Author: Stephenie Meyer
Rating: 3 of 5
Little, Brown Books for Young Readers / June 5, 2010 / Hardcover
All Bree knows is that living with her fellow newborns has few certainties and even fewer rules: wIatch your back, don't draw attention to yourself and, above all, make it home by sunrise or die. What she doesn't know: her time as an immortal is quickly running out.
It's been a long time since I read anything by Stephenie Meyer so when I saw The Short Second Life of Bree Tanner at the bookstore I thought I should check it out. To be honest, I was not sure how this book was going to turn out but am still glad that I gave it a chance.
After reading the Twilight saga and living inside Bella's head, it was refreshing to be thrown into the same world but from a different perspective. Bree Tanner is a character unlike the many others who have graced the pages of Meyer's novels. Instead of growing up in a pretty sheltered life like Bella, Bree went from an abusive home to the streets all before the age of 16. Living as a runaway teen put Bree into a vulnerable position when Riley targeted her. When he approached her and offered to buy her a burger, Bree was only interested in the prospect of eating. In her internal dialogue after the event, she reminisces about how she would have done Riley a "favour" if he had of demanded payment for the burger. It is this kind of view of the world that separates this book from the saga.
The one thing that I was not expecting in this book was the romantic reationship between Bree and Diego. Even though they were never officially together, and they barely had a chance to even try, the bond between them was a critical part of this book. In a time when they were both craving blood more than any kind of human affection, Bree and Diego saw something in each other. Of all of the newborn vampires under Riley's command though, it was Fred who I really found my self most intrigued with. While Bree and Fred were had a strictly platonic relationship, I was struck by how he felt responsible for her well being. Fred protected Bree and in turn probably kept her alive longer as a vampire than she might have been.
This was my first experience with a novella and as such I was not accustomed to the pace. The Short Second Life of Bree Tanner moved quite slow and as such did not always hold my attention. The amount of time spent hunting, and biding time in the basement of yet another house, seemed to be too repetitive in nature for such a short piece of work. Additionally, the knowledge of Bree's fate was never far from my mind while reading which did not make it easy to reach the end. Despite this though it was nice to hear Bree's thoughts when she cam across the Cullens at the end of the book. The way that she saw them brought to light the true rarity of their coven.

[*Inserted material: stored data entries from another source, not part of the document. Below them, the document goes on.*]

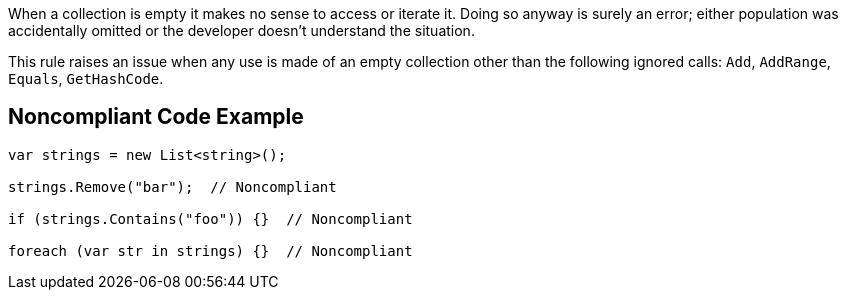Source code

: When a collection is empty it makes no sense to access or iterate it. Doing so anyway is surely an error; either population was accidentally omitted or the developer doesn't understand the situation.

This rule raises an issue when any use is made of an empty collection other than the following ignored calls: `+Add+`, `+AddRange+`, `+Equals+`, `+GetHashCode+`.

== Noncompliant Code Example

----
var strings = new List<string>();

strings.Remove("bar");  // Noncompliant

if (strings.Contains("foo")) {}  // Noncompliant

foreach (var str in strings) {}  // Noncompliant
----
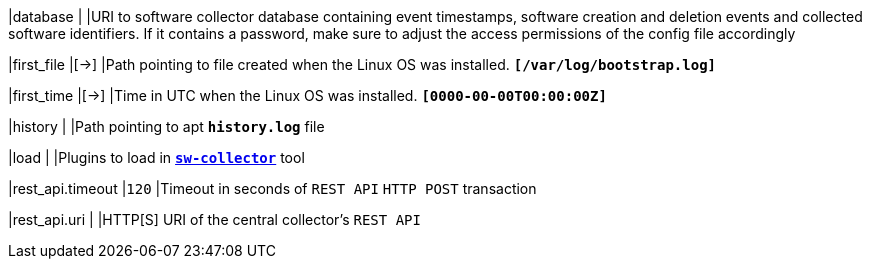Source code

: |database                              |
|URI to software collector database containing event timestamps,
 software creation and deletion events and collected software identifiers. If it
 contains a password, make sure to adjust the access permissions of the config
 file accordingly

|first_file                            |[->]
|Path pointing to file created when the Linux OS was installed.
 `*[/var/log/bootstrap.log]*`

|first_time                            |[->]
|Time in UTC when the Linux OS was installed.
 `*[0000-00-00T00:00:00Z]*`

|history                               |
|Path pointing to apt `*history.log*` file

|load                                  |
|Plugins to load in xref:tnc/sw-collector.adoc[`*sw-collector*`] tool

|rest_api.timeout                      |`120`
|Timeout in seconds of `REST API` `HTTP POST` transaction

|rest_api.uri                          |
|HTTP[S] URI of the central collector's `REST API`
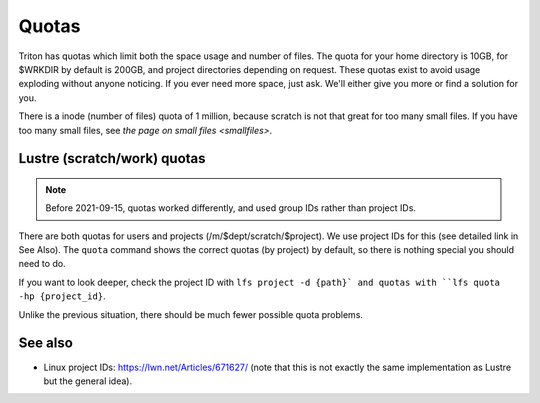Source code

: ======
Quotas
======

Triton has quotas which limit both the space usage and number of files.
The quota for your home directory is 10GB, for $WRKDIR by default is
200GB, and project directories depending on request. These quotas exist
to avoid usage exploding without anyone noticing. If you ever need more
space, just ask. We'll either give you more or find a solution for you.

There is a inode (number of files) quota of 1 million, because scratch
is not that great for too many small files. If you have too many small
files, see `the page on small files <smallfiles>`.


Lustre (scratch/work) quotas
----------------------------

.. note::

   Before 2021-09-15, quotas worked differently, and used group IDs
   rather than project IDs.

There are both quotas for users and projects
(/m/$dept/scratch/$project).  We use project IDs for this (see
detailed link in See Also).  The ``quota`` command shows the correct
quotas (by project) by default, so there is nothing special you should
need to do.

If you want to look deeper, check the project ID with ``lfs
project -d {path}` and quotas with ``lfs quota -hp {project_id}``.

Unlike the previous situation, there should be much fewer possible
quota problems.



See also
--------

* Linux project IDs: https://lwn.net/Articles/671627/ (note that this
  is not exactly the same implementation as Lustre but the general
  idea).

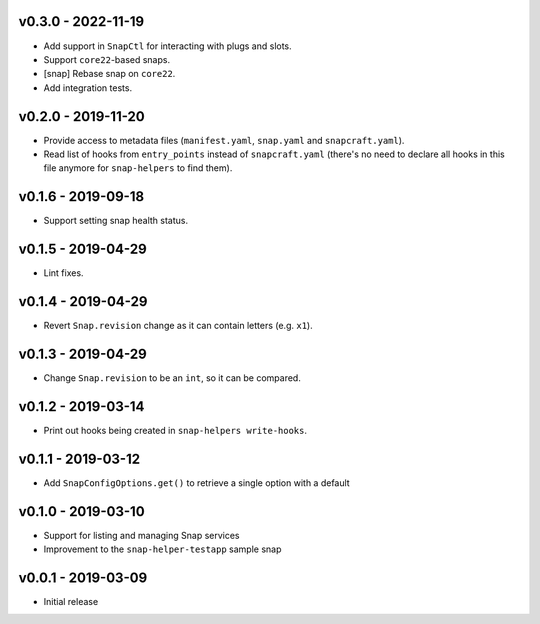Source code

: v0.3.0 - 2022-11-19
===================

- Add support in ``SnapCtl`` for interacting with plugs and slots.
- Support ``core22``-based snaps.
- [snap] Rebase snap on ``core22``.
- Add integration tests.


v0.2.0 - 2019-11-20
===================

- Provide access to metadata files (``manifest.yaml``, ``snap.yaml`` and
  ``snapcraft.yaml``).
- Read list of hooks from ``entry_points`` instead of ``snapcraft.yaml``
  (there's no need to declare all hooks in this file anymore for
  ``snap-helpers`` to find them).


v0.1.6 - 2019-09-18
===================

- Support setting snap health status.


v0.1.5 - 2019-04-29
===================

- Lint fixes.


v0.1.4 - 2019-04-29
===================

- Revert ``Snap.revision`` change as it can contain letters (e.g. ``x1``).


v0.1.3 - 2019-04-29
===================

- Change ``Snap.revision`` to be an ``int``, so it can be compared.


v0.1.2 - 2019-03-14
===================

- Print out hooks being created in ``snap-helpers write-hooks``.


v0.1.1 - 2019-03-12
===================

- Add ``SnapConfigOptions.get()`` to retrieve a single option with a default


v0.1.0 - 2019-03-10
===================

- Support for listing and managing Snap services
- Improvement to the ``snap-helper-testapp`` sample snap


v0.0.1 - 2019-03-09
===================

- Initial release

For fans of the Twilight saga I suggest that you read this book even if it is only to gain a different perspective about the events in Eclipse. It is not a remarkable read, but it also isn't terrible either. I must say though that reading this alternative perspective made me wish that Midnight Sun was actually a reality. I still think that if Meyer truly values the fandom that surrounds these books she should eventually release Edward's version of Twilight so that fans can devour it like they did the rest of the series.